SAINT-CÈRE, Jacques (1855-1898), pseudonyme de Armand Rosenthal, était un aventurier et un petit escroc d'origine allemande, mais qui a opté pour la nationalité française. En exil en Allemagne, en attendant la prescription de condamnations pour grivèlerie, il dirigé avec Sacher-Masoch la revue Auf der Höhe, puis devient l'amant de Wanda von Dunajew, la propre épouse de Sacher-Masoch, et s’en sépare en 1888, après avoir fait venir en France le mari de sa compagne l’année précédente... Ayant réussi à se faire passer pour un éminent germaniste (il publie en 1886 L'Allemagne telle qu'elle est), il s’introduit au Figaro et y obtient la prestigieuse rubrique de politique étrangère. Il touche alors  des sommes énormes, qu’il gaspille en dépenses somptuaires. Début 1896 un scandale révèle qu'il n'était qu'un maître chanteur : il est incarcéré le 9 janvier pour avoir fait chanter le richissime « petit sucrier » Max Lebaudy (mort à vingt-deux ans, le 24 décembre 1895, à l'hôpital militaire d'Amélie-les-Bains). Il est néanmoins libéré quelques mois plus tard, bénéficiant d’un non-lieu, faute de preuves, mais sa santé en est fort détériorée, et il meurt prématurément le 29 mai 1898.

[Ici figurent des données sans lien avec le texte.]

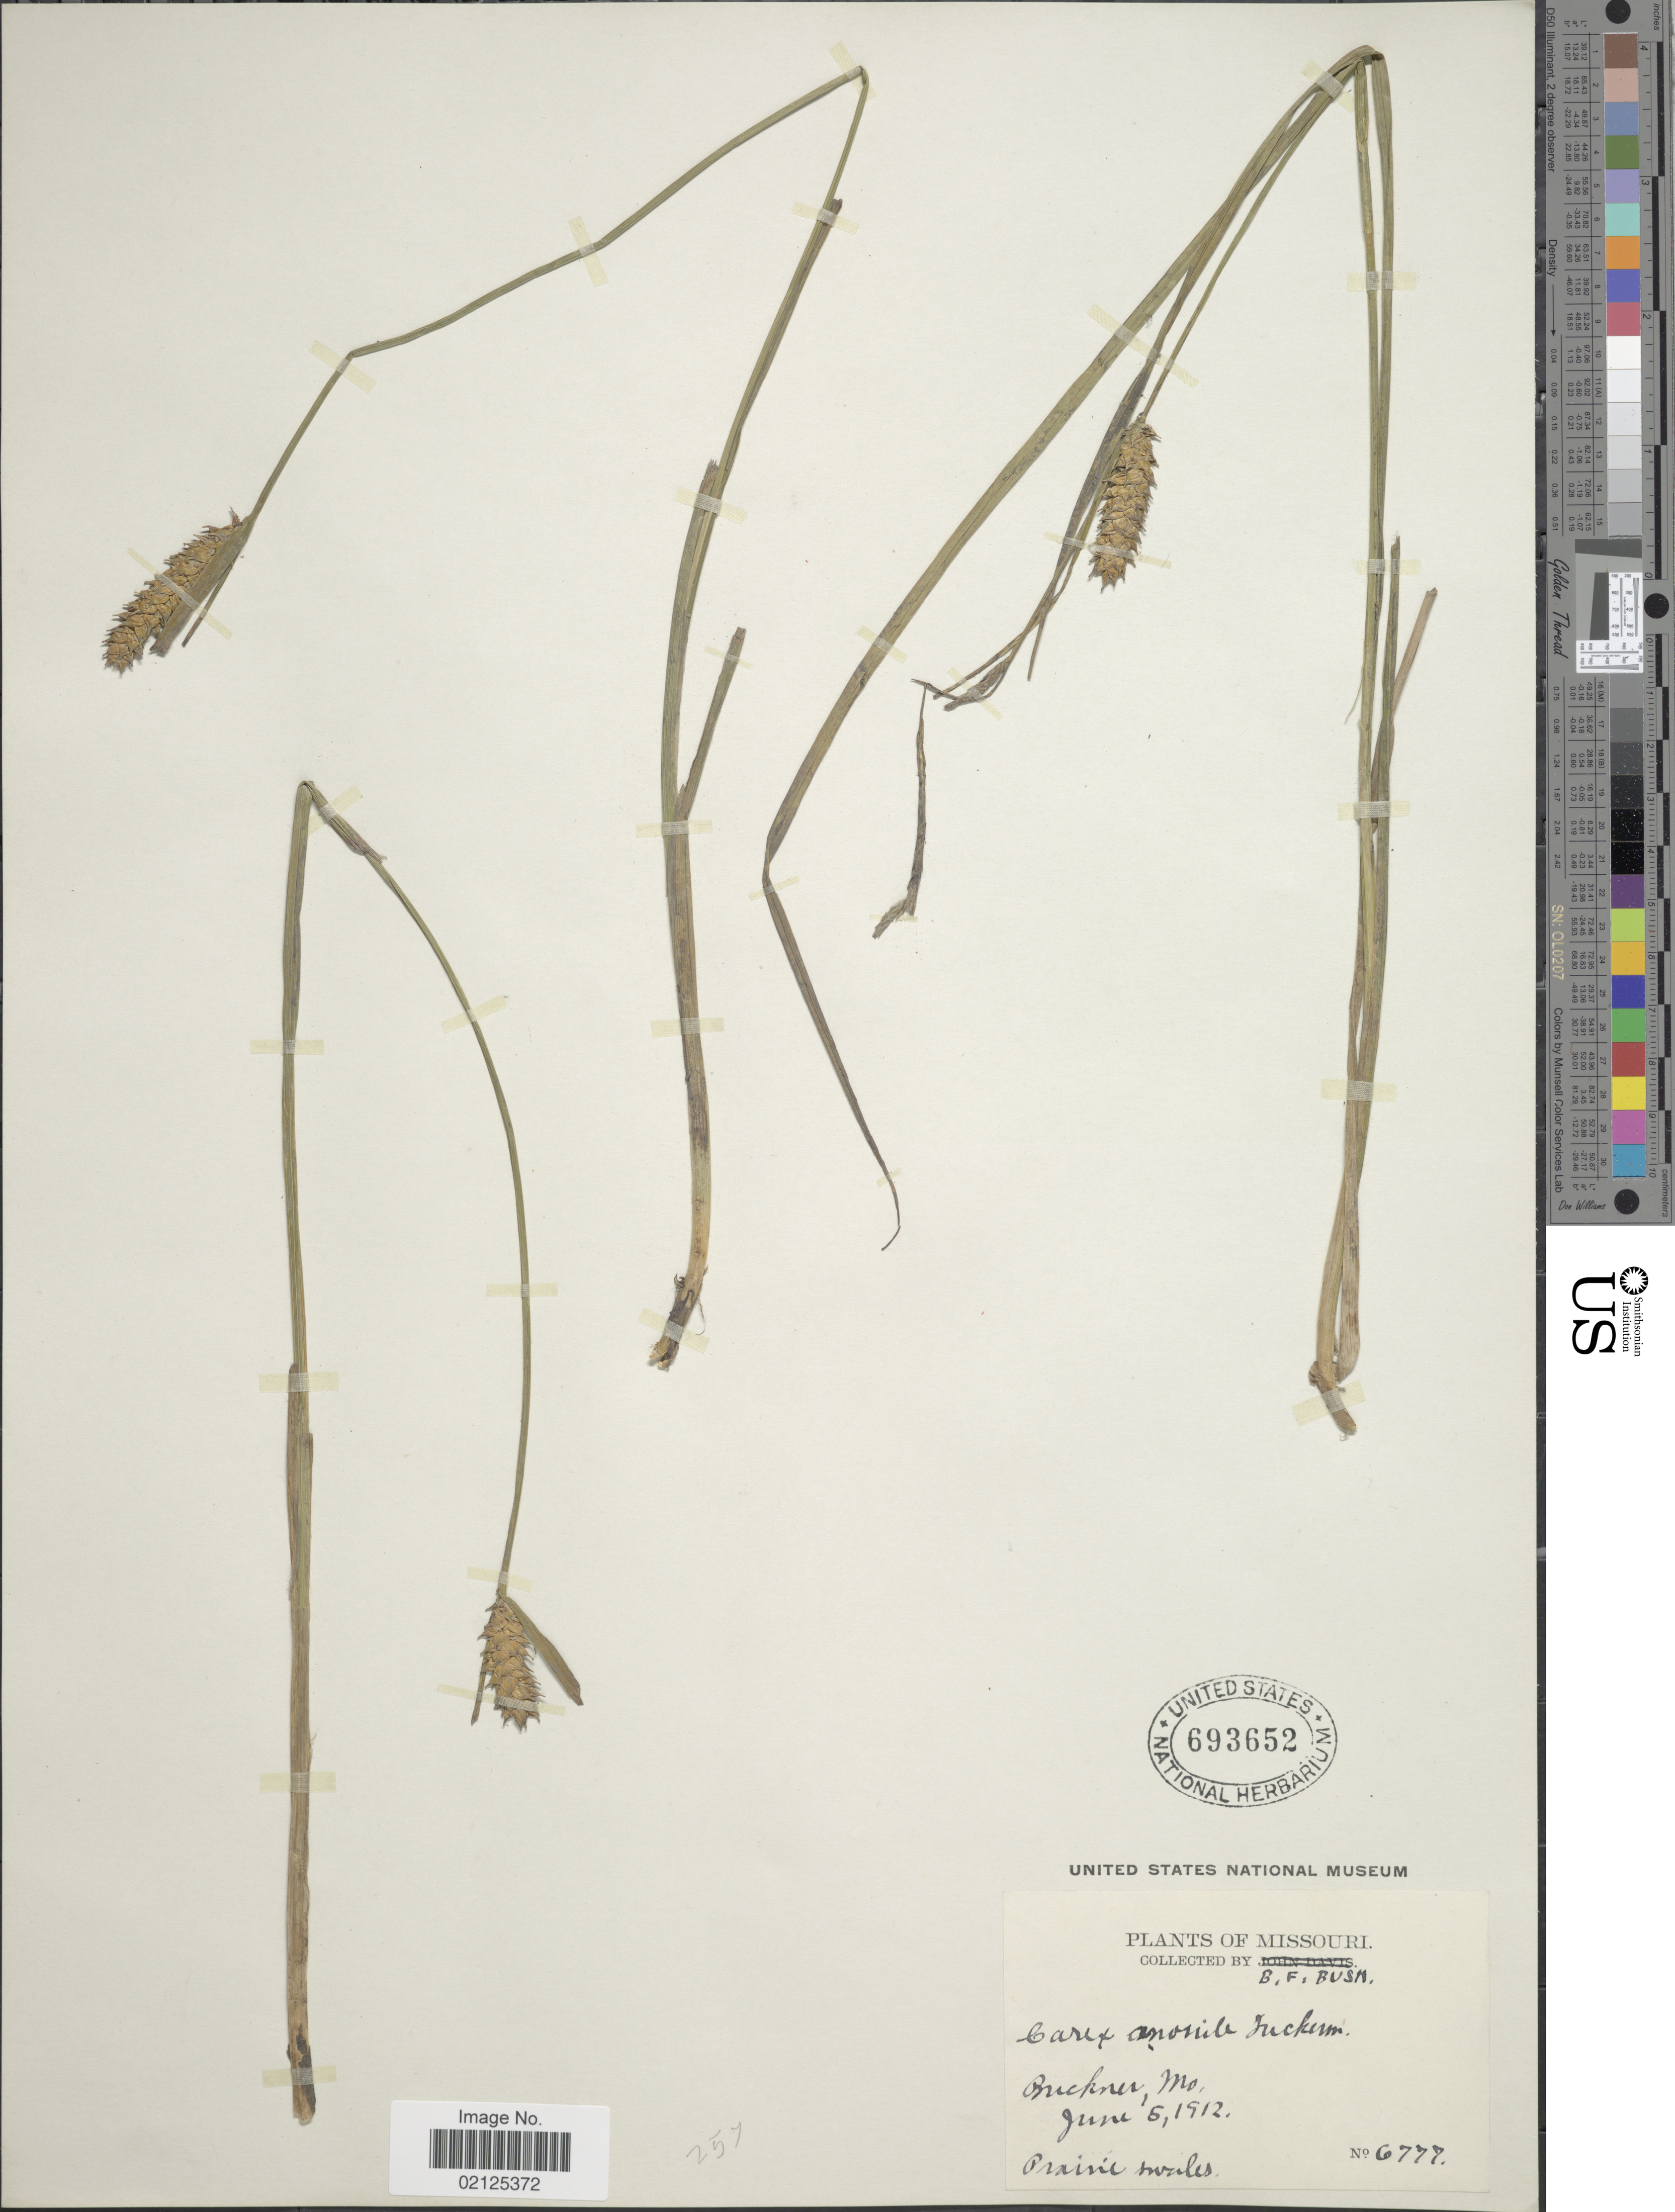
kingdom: Plantae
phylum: Tracheophyta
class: Liliopsida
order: Poales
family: Cyperaceae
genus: Carex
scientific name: Carex vesicaria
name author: L.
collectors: B. F. Bush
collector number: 6777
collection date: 1912-06-05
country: United States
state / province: Missouri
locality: Buckner, Prairie swales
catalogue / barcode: US 693652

Au cours de cette affaire, Mirbeau s’est curieusement intéressé à lui et a pris sa défense contre la lâcheté générale, tous les anciens amis de Saint-Cère se défilant les uns après les autres, et contre ce qu’il considérait comme un lynchage médiatique, où l’antisémitisme tenait sa partie. Du coup le maître-chanteur devient à ses yeux une victime à défendre contre les charognards, au même titre que le millionnaire Max Lebaudy quinze jours plus tôt (voir « Pitié militaire », Le Journal, 29 décembre 1895). Mirbeau s'en prend violemment à la presse immonde, dont le « hideux spectacle » le révulse et lui « soulève le cœur de dégoût », dans un article au titre-choc, « La Police et la presse » (Le Gaulois, 15 janvier 1896) : « Il n'est pas de jour où la presse ne dénonce quelqu'un. Et aussitôt elle instruit son procès, juge et condamne. [...] Abandonnant sa mission, reniant son caractère, qui est de défendre les droits de la liberté humaine contre les abus de l'autorité, elle se fait l'instrument des plus basses délations, et, ce qui est pire, le réceptacle des insinuations les plus perfides. Sans contrôle, sans raisons, pour le plaisir, elle déshonore. Elle transforme en infamies les actes les plus permis, elle embrouille inextricablement les affaires les plus simples. Et si par hasard quelques uns des accusés prouvent à la Justice qu'elle s'est trompée, la tare que leur aura faite le journal n'en demeurerait pas moins, sur eux, éternellement [...]. Sous prétexte d'information, la presse est devenue quelque chose comme la succursale de la préfecture de police et l'antichambre du cabinet du juge d'instruction. » Mais Mirbeau ne se contente pas de mettre sa plume au service du réprouvé : sollicité par Saint-Cère, il intervient avec efficacité pour lui permettre de reprendre place au Gaulois et de s’introduire au Cri de Paris des frères Natanson. Dès le 7 février, Saint-Cère le remercie avec effusion pour sa solidarité : « Vous êtes le seul qui ayez eu le cœur de vous souvenir du camarade disparu –cela ne m'étonne pas de votre part. » 

P. M.

 

            Bibliographie : Pierre Michel, « Mirbeau, Jacques Saint-Cère et l’affaire Lebaudy », Cahiers Octave Mirbeau, n° 3, mai 1996, pp. 197-212.